(Given passage begins)

Cancellation is triggered by TASK.cancel which calls cancel. This

  • sets the cancelling boolean
  • calls all registered cancel callbacks

Implementations respond to cancellation by

Xenopsd’s libxc backend can block in 2 different ways, and therefore has 2 different types of cancel callback:

  1. cancellable Xenstore watches
  2. cancellable subprocesses

Xenstore watches are used for device hotplug and unplug. Xenopsd has to wait for the backend or for a udev script to do something. If that blocks then we need a way to cancel the watch. The easiest way to cancel a watch is to watch an additional path (a “cancel path”) and delete it, see cancellable_watch. The “cancel paths” are placed within the VM’s Xenstore directory to ensure that cleanup code which does xenstore-rm will automatically “cancel” all outstanding watches. Note that we trigger a cancel by deleting rather than creating, to avoid racing with delete and creating orphaned Xenstore entries.

(Given passage ends)
(Listed entries begins)

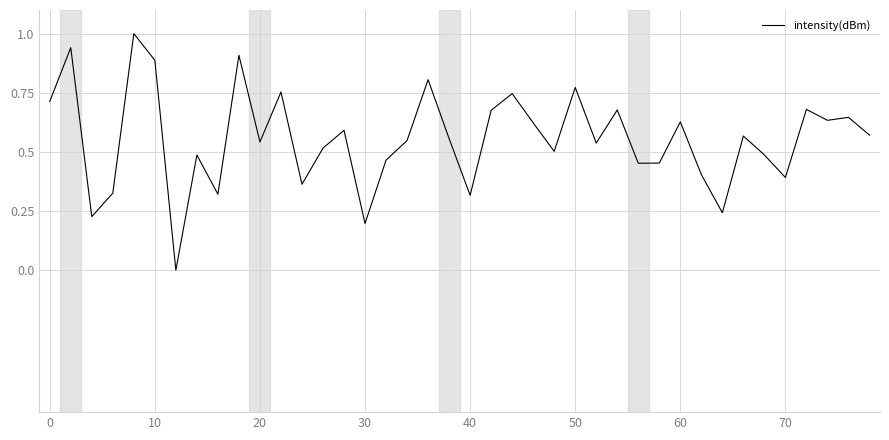

What is the difference between the maximum and minimum values?

1.0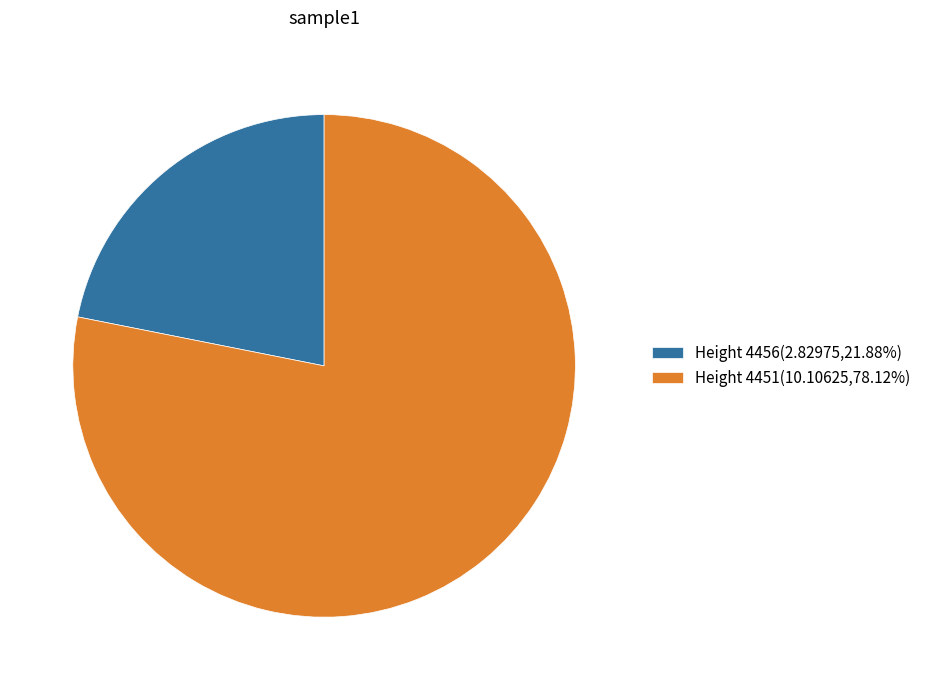

Does any single category account for the majority?

Yes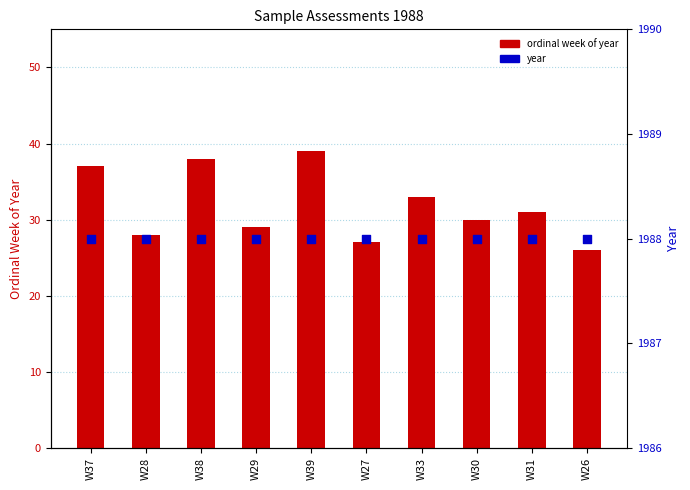

What is the total value across all series at W37?

2025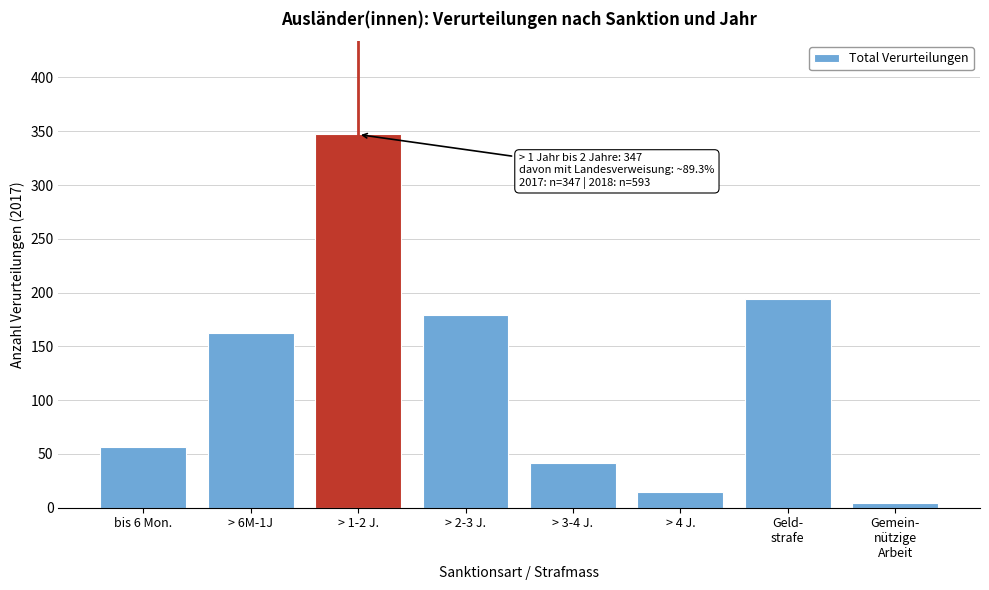

Reading right to left, list all the values displayed in this chart.

4	194	15	42	179	347	162	56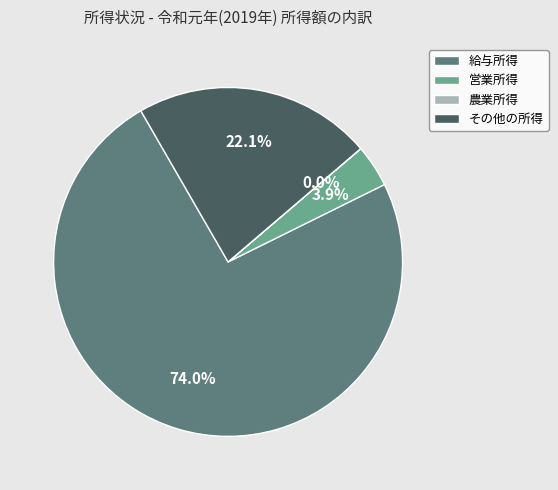

What is the majority slice?

給与所得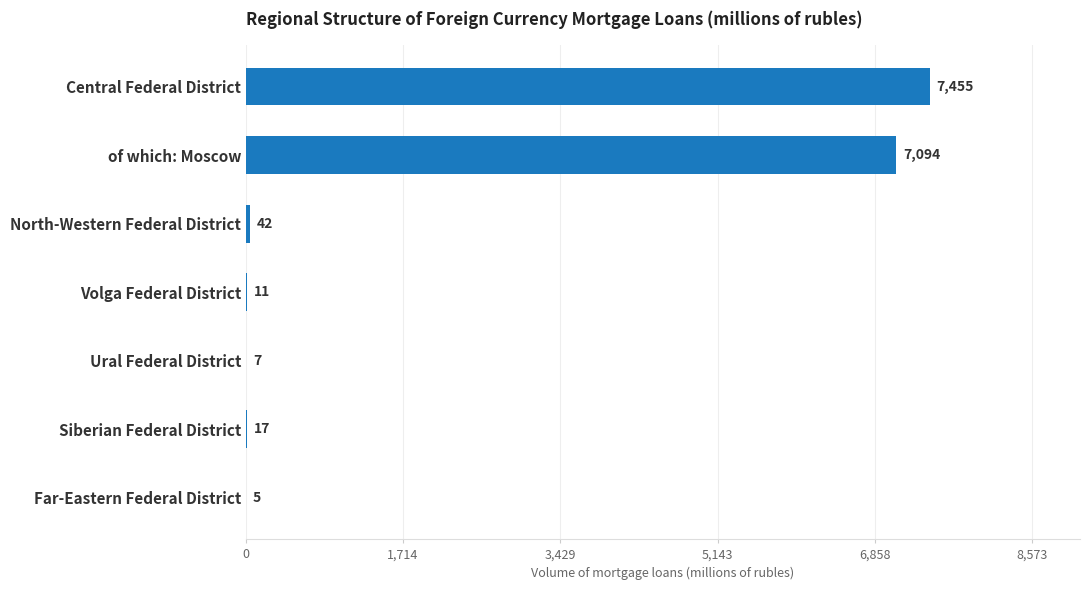

At which category does the chart reach its peak across all series?

Central Federal District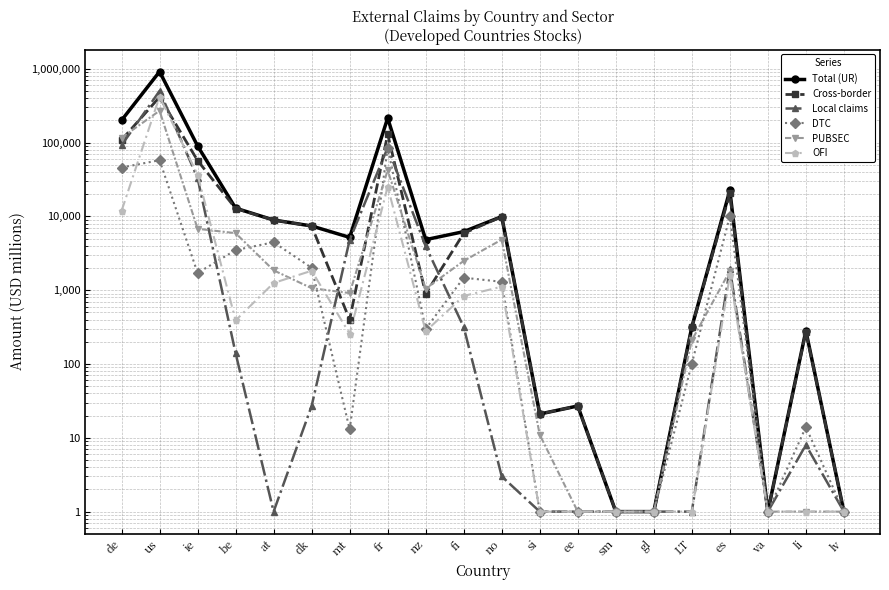

Where is Total (UR) nearest to the value 457637?

fr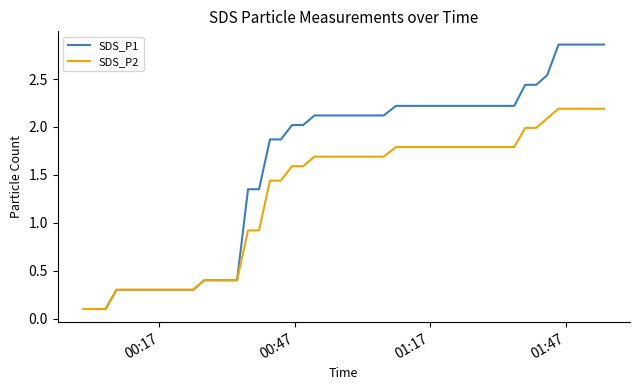

At how many categories does at least one series exceed 0?

40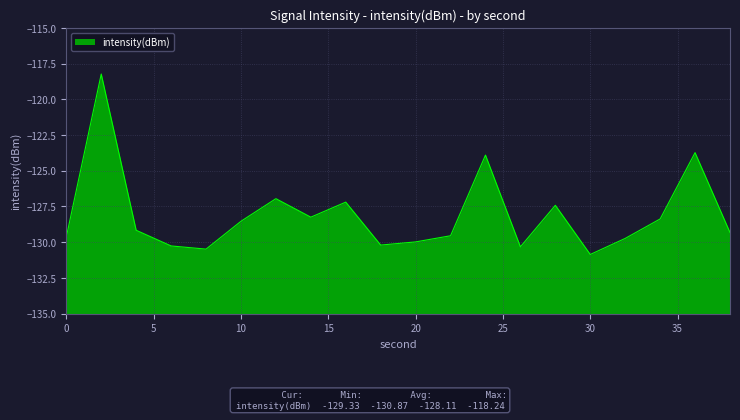

How many interior local peaks (higher than both neighbors) does the data have?

6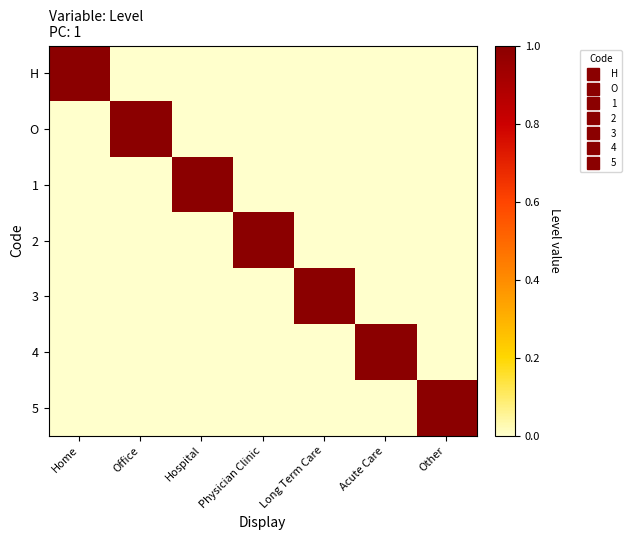

How many distinct data groups are displayed?

7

(Listed entries ends)

> Task set:
[1] Retype the part of the Xenopsd cancellation text that opens with the words containing "Xenstore watches are" and closes with "orphaned Xenstore entries.".
[2] According to the Xenopsd cancellation text, why is a cancel triggered by deleting the cancel path rather than by creating it?
Rely only on the Xenopsd cancellation text.

> Solved problems:
[1]
Xenstore watches are used for device hotplug and unplug. Xenopsd has to wait for the backend or for a udev script to do something. If that blocks then we need a way to cancel the watch. The easiest way to cancel a watch is to watch an additional path (a “cancel path”) and delete it, see cancellable_watch. The “cancel paths” are placed within the VM’s Xenstore directory to ensure that cleanup code which does xenstore-rm will automatically “cancel” all outstanding watches. Note that we trigger a cancel by deleting rather than creating, to avoid racing with delete and creating orphaned Xenstore entries.

[2] To avoid racing with delete and creating orphaned Xenstore entries.